Padre Pistolas, 10

Manuel no puede creer en su suerte. Justo acaba de llegar y se monta ella. Tiene los ojos castaños y es menuda, delgada como una muñeca, pero hay algo en ella fuerte y directo, sincero y leal.
A la oficina de Correos más próxima, por favor. Y Manuel, allá que la lleva, buscando en su magín alguna frase acertada, alguna pregunta atinada u observación inteligente. Porque ya sabe cómo es el timbre de su voz y cómo son sus ojos. Y ahora quiere saber otras cosas de ella. Cosas importantes.
Sin embargo, Manuel no es que lo que se dice un hombre de verbo fácil. Observador sí, pero hablador, lo que se dice hablador, no. Su carácter, unido a un inexplicable nerviosismo que le estrangula la garganta, le impide pronunciar palabra. Conduce silencioso, resignado ya a dejar pasar esta oportunidad. Quizá otro día habrá otra, piensa. Igual de insospechada que ésta. Pero en su fuero interno, lo duda.
Gertrudis va ensimismada, mirando por la ventanilla el agua que empapa a las personas y a las cosas. La oficina de Correos está muy cerca de su casa, así que no tiene intención de derrochar más dinero del necesario. De pronto, se siente muy cansada. Todo esto, para qué. Por instantes, duda.

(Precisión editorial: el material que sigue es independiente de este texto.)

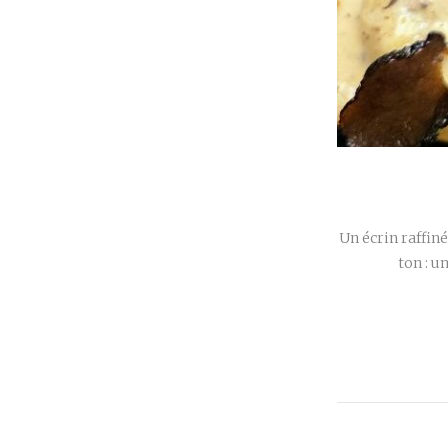
Un écrin raffin
ton : u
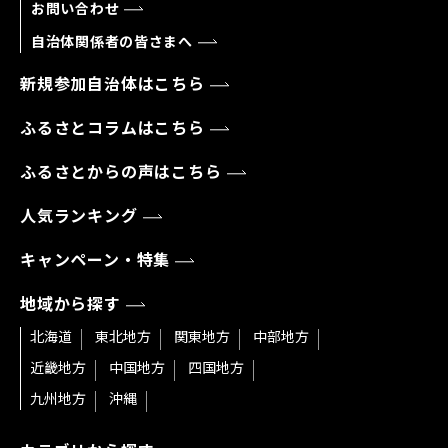
お問い合わせ
自治体関係者の皆さまへ
新規参加自治体はこちら
ふるさとコラムはこちら
ふるさとからの声はこちら
人気ランキング
キャンペーン・特集
地域から探す
北海道
東北地方
関東地方
中部地方
近畿地方
中国地方
四国地方
九州地方
沖縄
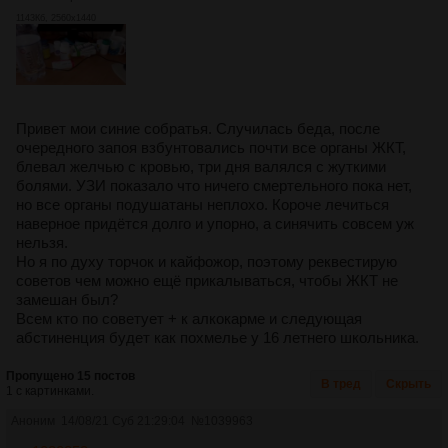
1143Кб, 2560x1440
Привет мои синие собратья. Случилась беда, после
очередного запоя взбунтовались почти все органы ЖКТ,
блевал желчью с кровью, три дня валялся с жуткими
болями. УЗИ показало что ничего смертельного пока нет,
но все органы подушатаны неплохо. Короче лечиться
наверное придётся долго и упорно, а синячить совсем уж
нельзя.
Но я по духу торчок и кайфожор, поэтому реквестирую
советов чем можно ещё прикалываться, чтобы ЖКТ не
замешан был?
Всем кто по советует + к алкокарме и следующая
абстиненция будет как похмелье у 16 летнего школьника.
Пропущено 15 постов
В тред
Скрыть
1 с картинками.
Аноним
14/08/21 Суб 21:29:04
№
1039963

Ante la oficina, el taxi se detiene y Manuel sólo acierta a decir, ya llegamos, y le sale la voz ronca y espesa, como si hubiese estado durmiendo mucho tiempo. Gertrudis ya está preparada para salir, repuesta de su flojera circunstancial. En el trayecto, para ir acortando trámites, ha sacado la billetera. Ésta es otra de esas cosas inadvertidas que precipitará muchas otras cosas.
Le abona a Manuel la carrera y él se queda tristón, y encima, se llama tonto. Pero qué pensabas. ¿Que la princesa iba a montar en tu taxi y a enamorarse de ti? Qué mayor eres y qué tonto.

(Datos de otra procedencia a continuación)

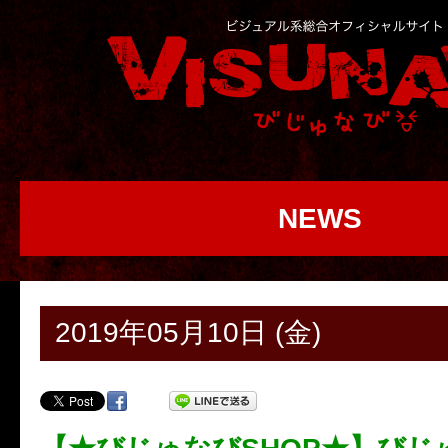
NEWS
2019年05月10日 (金)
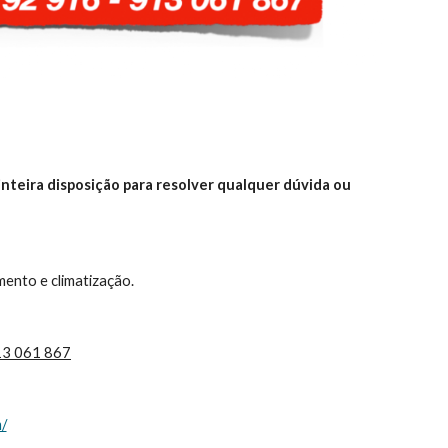
nteira disposição para resolver qualquer dúvida ou 
ento e climatização.
913 061 867
m/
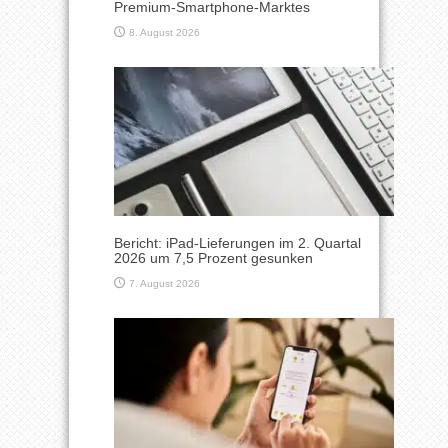
Premium-Smartphone-Marktes
8. August 2026
Bericht: iPad-Lieferungen im 2. Quartal
2026 um 7,5 Prozent gesunken
7. August 2026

Gertrudis sale del taxi con una media sonrisa. Vaya un bigote que se gasta el taxista. Últimamente está viendo algún que otro bigote de esos que a ella le gustan. Manuel aguarda unos segundos, la ve entrar en la oficina y, acto seguido, se va. Ella, en el ínterin, busca y rebusca en su bolso gris perla la carta que ha de enviar mientras el empleado de Correos la observa, entre escéptico y paciente. La ha perdido. No está. Pero ha estado ahí todo el día, lo ha comprobado varias veces, la última, cuando salió de trabajar, antes de subir al taxi… ¡El taxi! Se le ha debido de caer cuando sacó la cartera. Ella y sus prisas. Pero si nadie la espera en el piso, por dios. En fin, suspira Gertrudis, con media sonrisa pintada en la cara. Parece que se perdió.
Gertrudis llega al edificio donde está su pisito, un 5º sin ascensor y, por primera vez, se siente cansada y le da una infinita pereza subir tantas escaleras. Tarda mucho, más de la cuenta, y mientras sube uno, dos, tres, diez peldaños y ya va un tramo y a por el segundo, cavila lo que ha ocurrido. Para cuando llega a casa, han pasado más de diez minutos en los que ha decidido no escribirle más a Alfredo. Para qué. No necesita mi ayuda, es un hombre bien bragado, el sacerdote.
Sin preocuparse de su traje ni de su peinado, se deja caer en el sofá y, con ella, caen varias piedras al suelo. Gertrudis no se inmuta. Está muy cansada y cierra los ojos.